Having a robust recruitment policy is more important than ever before given the huge changes in employment law that are on their way.
That was a key piece of advice from Louise Lawrence, a partner at Winckworth Sherwood, who specialises in employment law.
Describing the new Employment Rights Bill, being brought in by the Labour government, Lawrence said it included the biggest changes to employment law in decades.
She told the audience at the Forecourt Trader Summit that the most radical change was so-called ‘Day One’ rights for employees.
Currently, employees must have two years’ service before their rights kick in so Day One rights are a massive change. However, Lawrence said there would be a statutory probation period during which a “lighter touch process” will be used.
“The statutory provision will probably be nine months, but we don’t have clarity on that yet. We also don’t know what the detail of the ‘light process’ would be that employees have to follow during the probation period,” she said.
Lawrence added that she expected there to be a lower cap for compensation for dismissals during this statutory period.
“I think having robust recruitment processes in place are key, to really check that you’ve got the right recruit. This means following up on references, checking employment history and checking gaps in CVs.
“To reduce the risk, you really want to ensure that the employee is the right fit. However, until we know what this ‘light touch’ is we don’t know the level of risk for the retailer.”
Labour was very critical of zero-hours contracts while in opposition and these are addressed in the new employment Bill but Lawrence explained that they were not being completely banned.
She said that employers will have to offer guaranteed hours to those workers on zero hours contracts, which reflect their regular work pattern over a reference period. And, unfortunately, we don’t yet know exactly what the reference period is going to be.
“It’s expected to be 12 weeks. The employer will make the offer to the worker, but the worker could reject the offer and want to stay on the zero hours contract they previously had to maintain flexibility. It will be for the worker to choose whether they want to accept that offer. And again, we don’t know the exact details. What does regular working pattern mean? Does it have to be a certain number of hours or a certain number of days over the reference period? And is it just based on an average of what the individual has worked over the 12 weeks?”
Although there is so much unknown around the changes what Lawrence does know is that they will result in a huge administrative burden on employers because they will have to keep making offers to employees every 12 weeks, or whatever the reference period is.
Lawrence then went on to another big change which means an employer cannot alter an employee’s contract without the employee’s consent. Any resultant case would automatically lead to an unfair dismissal verdict. There will be an exception if the employer has severe financial issues but the details are not known at this stage.
Meanwhile, a duty to prevent sexual harassment was introduced in October last year, and Lawrence says that is going to be strengthened.

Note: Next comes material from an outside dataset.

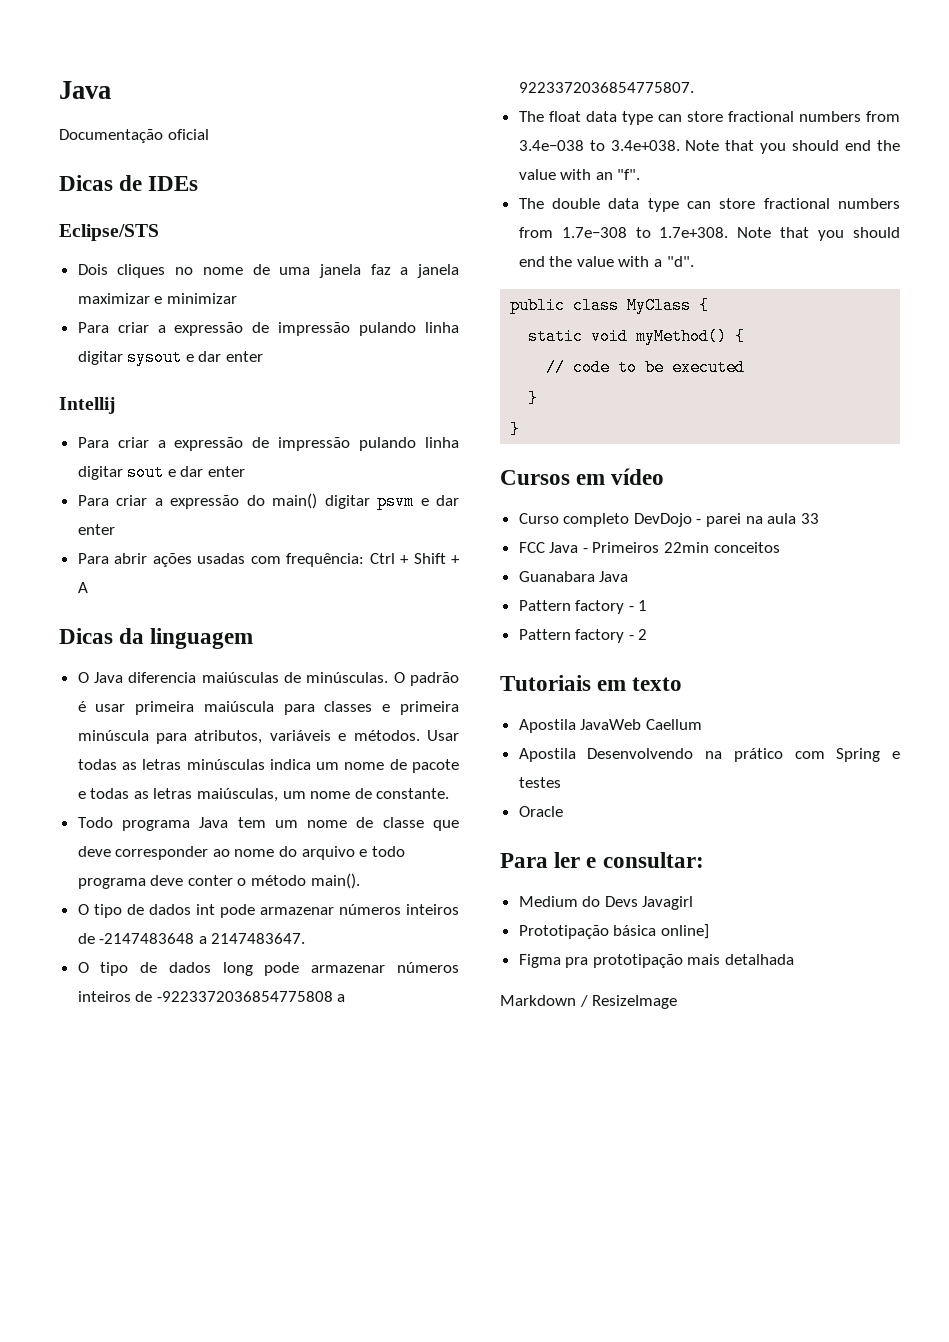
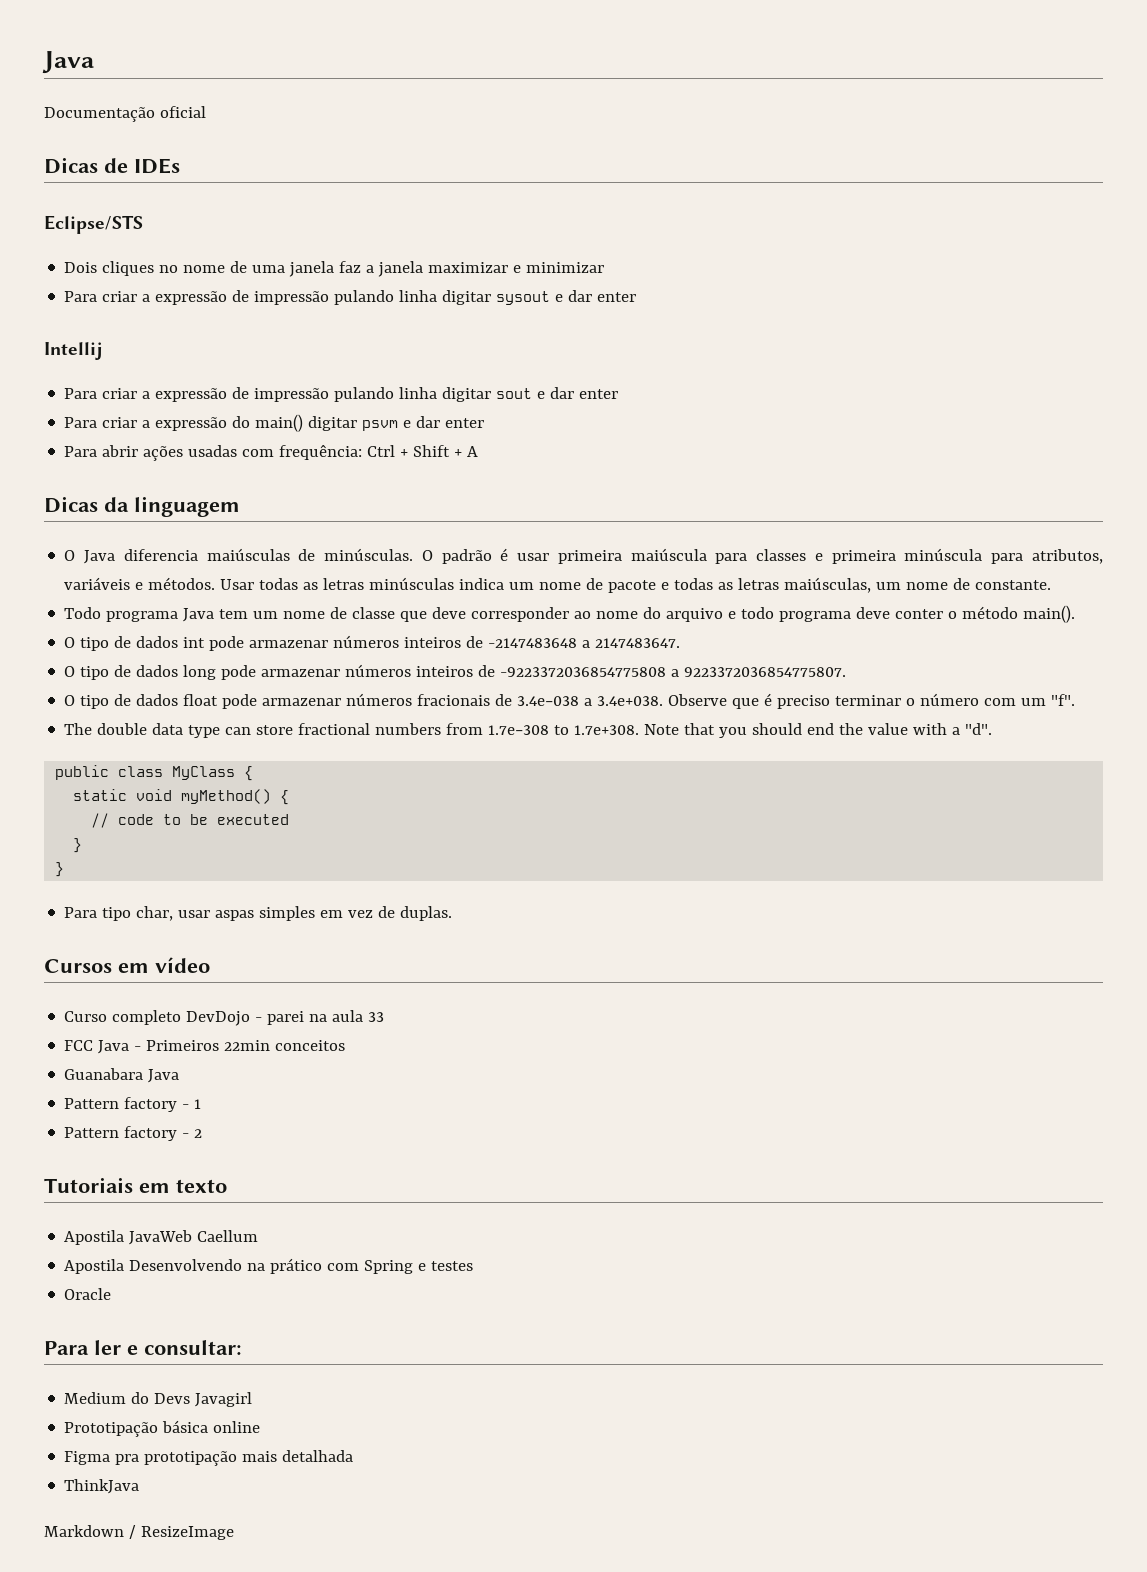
[518,111,900,125] [518,140,900,154] [518,169,613,180] The float data type can store fractional numbers from 3.4e−038 to 3.4e+038. Note that you should end the value with an -> [64,693,1047,709] O tipo de dados float pode armazenar números fracionais de 3.4e−038 a 3.4e+038. Observe que é preciso terminar o número com um
(521, 429) none -> [64,906,453,921] // Para tipo char, usar aspas simples em vez de duplas.
[660,924,709,939] online] -> [213,1421,261,1433] online
(795, 959) none -> [64,1479,140,1494] // ThinkJava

“The new rules mean employers will have to take ALL reasonable steps to prevent sexual harassment. That’s a change from the current legislation, which just says, ‘take reasonable steps’. Obviously it’s a much higher threshold to take ALL reasonable steps, so it’s going to be much harder for employers to be able to comply.”
Lawrence said what was reasonable for a small employer would be different to what was reasonable for a larger employer, but there were a number of steps all employers can take to minimise the risk. She said undertaking an assessment to identify any risks in the business was crucial as was having training and effective policies in place.
In addition, the legislation will include third-party harassment, which would cover other parties such as customer and suppliers who come onto the forecourt and into the shop.
“Employers will be liable for harassment, unless they show that they have taken ALL reasonable steps to prevent the harassment. Again, that’s a very high threshold, not just to take reasonable steps but ALL reasonable steps,” she said.
Lawrence suggested notices in windows saying harassment would not be tolerated would be a start but ALL reasonable steps would also include having CCTV and taking special care of lone workers and night workers.
Lawrence also mentioned the right for an employee to make a request for flexible working and employers having to show they have acted reasonably in their response.
Finally, she mentioned sick pay entitlement, which currently kicks in on Day Four, being moved to a Day One right, with the low pay threshold for sick pay being scrapped as well.
Lawrence said there was a lot of change on the horizon but also a lot of ‘waiting and seeing’ over the next year or so, for the finer details to be revealed.